━━━━━ Metin

990 YETİM ÇOCUĞUN YENİ EVİ
Suriye’de yaşanan iç savaşta 600 binden fazla çocuk yetim kaldı. Bu yetimler, insan kaçakçılığı ve organ mafyası gibi olumsuzluklarla karşı karşıya kalmanın yanı sıra, hak ettikleri sevgi ve şefkatten de mahrum. Bu tehlikelerin ve tehditlerin farkında olan, yetim çocukların sıkıntılarını gidermeyi amaçlayan vakfımız, Katarlı kuruluş RAF ile yapılan ortak çalışma sonucu 15 Ramazan Dünya Yetimler Günü’ne tekabül eden 2 Temmuz 2015 tarihinde Hatay’ın Reyhanlı ilçesinde yetim çocuklar için geliştirdiği bu büyük projenin temelini attı. Savaşın yetim bıraktığı çocuklar için kurulan RAF-İHH Çocuk Yaşam Merkezi 2 yıl süren inşa çalışmasının ardından 18 Mayıs 2017 günü hayata geçti. 990 yetim çocuğun yaşayacağı merkez yaklaşık 100 dönüm arazi üzerine kuruldu. 350 metrekare alana sahip 55 evin her biri 18 çocuk kapasiteli. Bünyesinde üç okul, cami, sağlık ocağı, oyun alanları, kültür merkezi, kapalı spor salonu, rehabilitasyon merkezi, poliklinik binası, sanat atölyeleri, ekim-dikim amaçlı tarlalar, mesire alanı ve zeytinlik bulunan çocuk yaşam merkezi sayesinde savaş mağduru çocukların bedeni ve ruhi yönden sağlıklı ve donanımlı bir şekilde yetiştirilmesini amaçlıyoruz. Her türlü ihtiyaçlarını ev ortamında karşılayarak travmalardan dolayı oluşan psikolojik sorunların giderilmesini hedefliyoruz. RAF-İHH Çocuk Yaşam Merkezi’nin yönetimini 2017 yılında yapılan protokolle Yetim Vakfı üstlenmiş durumda.

━━━━━━━━━━
━━━━━ Kayıtlar

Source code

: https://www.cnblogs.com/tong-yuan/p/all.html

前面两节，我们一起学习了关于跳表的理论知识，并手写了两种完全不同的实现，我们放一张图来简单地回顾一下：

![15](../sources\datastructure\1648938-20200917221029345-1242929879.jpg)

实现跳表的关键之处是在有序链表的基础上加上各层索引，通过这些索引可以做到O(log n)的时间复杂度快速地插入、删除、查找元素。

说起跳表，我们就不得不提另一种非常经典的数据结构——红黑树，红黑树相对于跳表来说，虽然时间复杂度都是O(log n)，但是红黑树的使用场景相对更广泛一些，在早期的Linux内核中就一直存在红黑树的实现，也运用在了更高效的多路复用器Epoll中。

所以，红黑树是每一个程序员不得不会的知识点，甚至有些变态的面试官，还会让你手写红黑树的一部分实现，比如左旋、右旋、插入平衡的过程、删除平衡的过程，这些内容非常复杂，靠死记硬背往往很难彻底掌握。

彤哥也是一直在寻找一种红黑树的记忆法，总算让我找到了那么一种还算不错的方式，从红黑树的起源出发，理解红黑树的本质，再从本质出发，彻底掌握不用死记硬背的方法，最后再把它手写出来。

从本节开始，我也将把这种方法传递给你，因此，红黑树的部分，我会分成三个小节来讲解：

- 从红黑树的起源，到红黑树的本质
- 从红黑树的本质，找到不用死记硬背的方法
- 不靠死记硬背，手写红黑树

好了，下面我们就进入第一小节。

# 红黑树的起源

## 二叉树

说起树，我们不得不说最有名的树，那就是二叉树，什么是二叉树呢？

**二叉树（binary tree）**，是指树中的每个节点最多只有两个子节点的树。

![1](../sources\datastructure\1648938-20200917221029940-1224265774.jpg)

━━━━━━━━━━

## Alıştırmalar:
1. Çocuk yaşam merkezi metnine göre vakfın yetim çocuklar için bu projeyi neden geliştirdiğini bir ila üç cümleyle açıklayın.
2. Çocuk yaşam merkezi metnine dayanarak aşağıdaki soruları cevaplayın:
(a) Projenin temeli hangi tarihte atıldı?
(b) Merkezdeki evlerin her biri kaç çocuk kapasitelidir?
(c) Merkezin yönetimini 2017 yılında yapılan protokolle hangi kuruluş üstlendi?
3. Çocuk yaşam merkezi metnini kaldığı yerden sürdürün.
Kayıtların metinle hiçbir ilgisi yoktur.

## Alıştırma Cevapları:
1. Suriye'deki iç savaşta yetim kalan çocuklar insan kaçakçılığı ve organ mafyası gibi tehlikelerle karşı karşıyadır ve hak ettikleri sevgi ile şefkatten mahrumdur. Vakıf bu tehlikelerin ve tehditlerin farkındadır. Projeyi, yetim çocukların sıkıntılarını gidermek amacıyla geliştirmiştir.

2.
(a) 2 Temmuz 2015
(b) 18 çocuk
(c) Yetim Vakfı

3.
Suriye’deki küresel savaş insanların yerinden edilmesine sebep olduğu gibi en doğal yaşam hakkı olan sağlık hizmetlerini de tehdit ediyor. Yüzlerce sağlık merkezi ve hastane bombalamalar nedeniyle yerle bir oldu, doktorlar hayatını kaybetti. İlaçsızlık nedeniyle ameliyatlar insanlar uyuşturulmadan yapılır hale geldi. Suriyelilerin sağlık ve hijyen ihtiyaçlarını karşılamak amacıyla savaşın bağlangıcından bu yana ilaç temin ediyor, sağlık taramaları yapıyor, gerekli durumlarda gönüllü doktorlarımızla ameliyatlar gerçekleştiriyoruz. Mültecilere hizmet veren birçok hastaneye tıbbi ekipmanlar, medikal malzemeler ve jeneratörler ulaştırıyoruz.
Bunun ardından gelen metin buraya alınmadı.